- Suffolk Co. Police Dept. 2014 mugshot
- Born: July 1, 1966 (age 60) New York, U.S.
- Status: Incarcerated
- Conviction: Second degree murder (2 counts)
- Criminal penalty: 50 years to life imprisonment

Details
- Victims: 2
- Span of crimes: 1993–1994
- Country: United States
- State: New York
- Date apprehended: July 21, 2014
- Imprisoned at: Clinton Correctional Facility

= John Bittrolff =

American murderer and suspected serial killer

John Bittrolff (born July 1, 1966) is an American convicted murderer and former suspect in the Gilgo Beach serial killings case. In July 2014, he was charged with the murders of Rita Tangredi and Colleen McNamee. He was also a suspect in the murder of a third woman, Sandra Costilla, prior to the capture of serial killer Rex Heuermann. Bittrolff became a suspect in the unsolved murders after his brother, Timothy Bittrolff, was partially matched to DNA found on the bodies in 2013. Timothy Bittrolff submitted the sample after violating an unrelated order of protection, in 2013.

On July 5, 2017, Bittrolff was found guilty of the second degree murders of Tangredi and McNamee. He was sentenced to 50 years to life in prison on September 12, 2017. He is imprisoned at Clinton Correctional Facility. His department identification number is 17A3925.

==Victims==
Bittrolff was convicted of killing two women and was a suspect in the death of a third.

===Rita Tangredi===
Tangredi was found dead on November 2, 1993, in Suffolk County, New York. Tangredi lived in East Patchogue and was known by police to be a sex worker.

===Colleen McNamee===
McNamee's body was found on January 30, 1994, in Shirley, New York, also in Suffolk County. Believed by authorities to be a sex worker, she was beaten, strangled to death and left naked in the woods, near the William Floyd Parkway.

===Sandra Costilla===
Costilla's body was found on November 20, 1993, in North Sea, New York. On June 6, 2024, Gilgo Beach serial killings suspect Rex Heuermann was charged with Costilla's murder.

==Former suspect in Long Island serial killings ==
After Bittrolff's sentence, the case's prosecutor announced that Bittrolff was also a suspect in at least one of the 10 murders attributed to the Long Island serial killer in New York's Suffolk and Nassau counties. Suffolk County District Attorney's office prosecutor Robert Biancavilla released a statement noting that Bittrolff was likely responsible for the deaths of other women, and that, "There are remains of the victims at Gilgo that may be attributed to the handiwork of Mr. Bittrolff, and that investigation is continuing".

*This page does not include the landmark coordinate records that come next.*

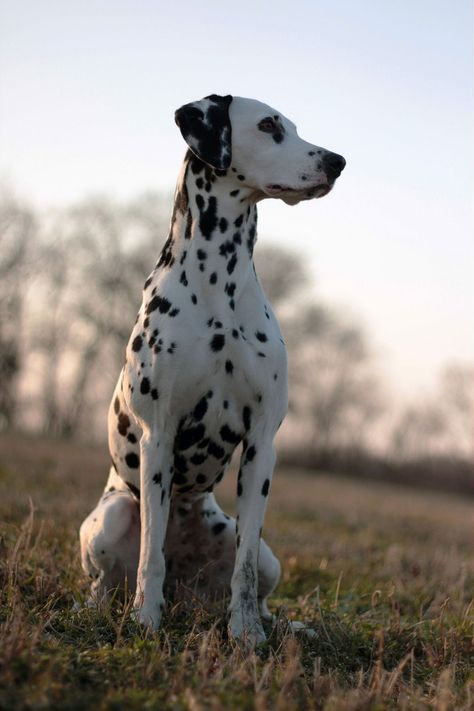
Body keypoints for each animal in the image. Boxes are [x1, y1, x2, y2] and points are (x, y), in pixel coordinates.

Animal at [79, 94, 342, 644]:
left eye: (293, 127)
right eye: (268, 125)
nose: (337, 161)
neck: (219, 281)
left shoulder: (263, 444)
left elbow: (243, 572)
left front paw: (246, 634)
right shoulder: (159, 436)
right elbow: (150, 557)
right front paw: (146, 621)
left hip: (267, 556)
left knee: (256, 575)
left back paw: (284, 626)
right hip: (112, 517)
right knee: (108, 580)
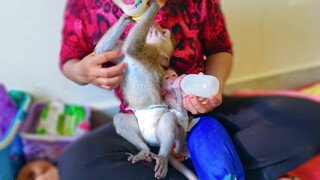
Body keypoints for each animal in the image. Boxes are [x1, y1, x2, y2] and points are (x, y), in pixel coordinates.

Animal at [94, 0, 196, 179]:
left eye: (164, 33)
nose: (156, 26)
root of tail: (154, 143)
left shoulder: (148, 52)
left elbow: (132, 47)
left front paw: (154, 6)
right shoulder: (122, 54)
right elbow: (102, 50)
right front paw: (127, 16)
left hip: (159, 132)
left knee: (169, 119)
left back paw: (166, 155)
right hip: (142, 133)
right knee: (120, 120)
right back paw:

Bittrolff was a carpenter who lived in Manorville, where the torsos of Jessica Taylor and Valerie Mack were recovered. The remains were discovered roughly three miles away from Bittrolff's home. He also reportedly once "cut out the heart of a deer he had just shot and ate it raw in the woods."

On July 13, 2023, another man, Rex Heuermann, a long-time resident of Massapequa Park on Long Island, was arrested and subsequently charged with six murders attributed to the Long Island serial killer, including for the murders of Melissa Barthelemy and Sandra Costilla.

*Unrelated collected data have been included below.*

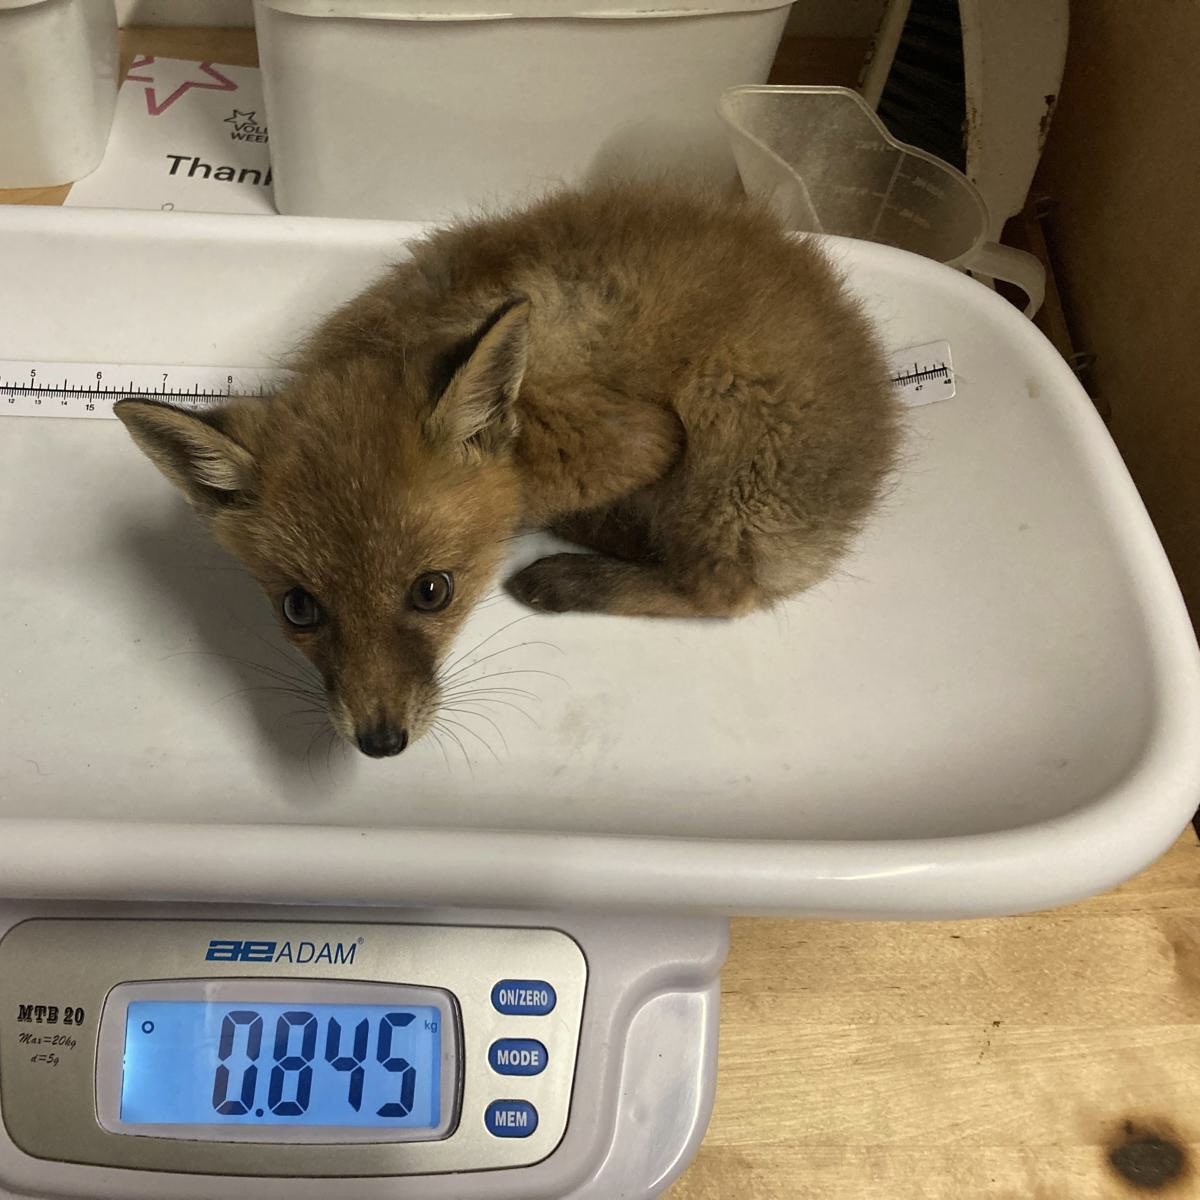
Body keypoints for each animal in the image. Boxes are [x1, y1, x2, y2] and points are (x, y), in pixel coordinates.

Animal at [114, 183, 899, 759]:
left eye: (433, 591)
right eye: (299, 609)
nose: (380, 742)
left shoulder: (645, 438)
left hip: (721, 440)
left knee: (719, 589)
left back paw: (574, 570)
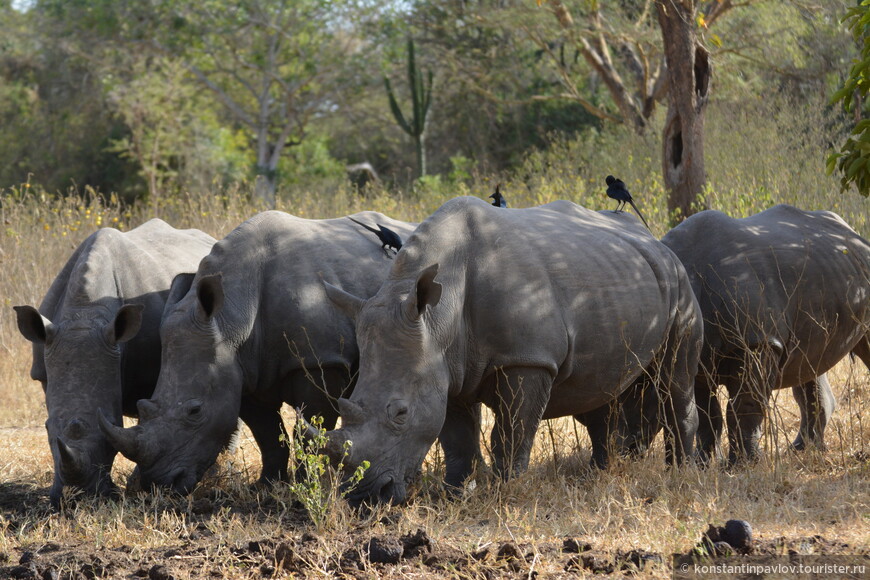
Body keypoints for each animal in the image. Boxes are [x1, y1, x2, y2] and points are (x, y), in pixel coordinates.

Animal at [99, 211, 418, 492]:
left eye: (195, 411)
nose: (158, 484)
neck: (231, 318)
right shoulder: (243, 370)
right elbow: (268, 435)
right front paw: (266, 487)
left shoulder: (320, 361)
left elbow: (308, 433)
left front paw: (305, 486)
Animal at [324, 196, 704, 502]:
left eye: (401, 413)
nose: (365, 497)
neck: (437, 317)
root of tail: (655, 240)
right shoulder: (446, 365)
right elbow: (457, 439)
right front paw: (454, 493)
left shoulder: (527, 359)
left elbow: (512, 432)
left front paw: (506, 489)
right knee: (603, 390)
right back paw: (600, 473)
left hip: (680, 284)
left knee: (674, 379)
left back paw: (680, 473)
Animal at [660, 206, 870, 464]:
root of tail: (853, 233)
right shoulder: (694, 353)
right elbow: (706, 413)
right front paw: (704, 463)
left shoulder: (757, 342)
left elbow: (743, 407)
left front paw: (743, 464)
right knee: (809, 362)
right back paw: (803, 449)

On June 6, 2024, the prosecutors revealed in a news conference that the death of Sandra Costilla followed a blueprint found at Heuermann's home, more securely assuring that John Bittrolff was innocent of killing Costilla. They also confirmed that the deaths of the other Long Island victims followed this same blueprint.

Following this discovery, Bittrolff requested that Heuermann's DNA be tested against hair samples found on the bodies of Tangredi and McNamee, hoping that the testing would implicate Heuermann rather than himself in the killings. A DNA test was performed which excluded Heuermann as a suspect in the murder of McNamee, and Bittrolff remained imprisoned.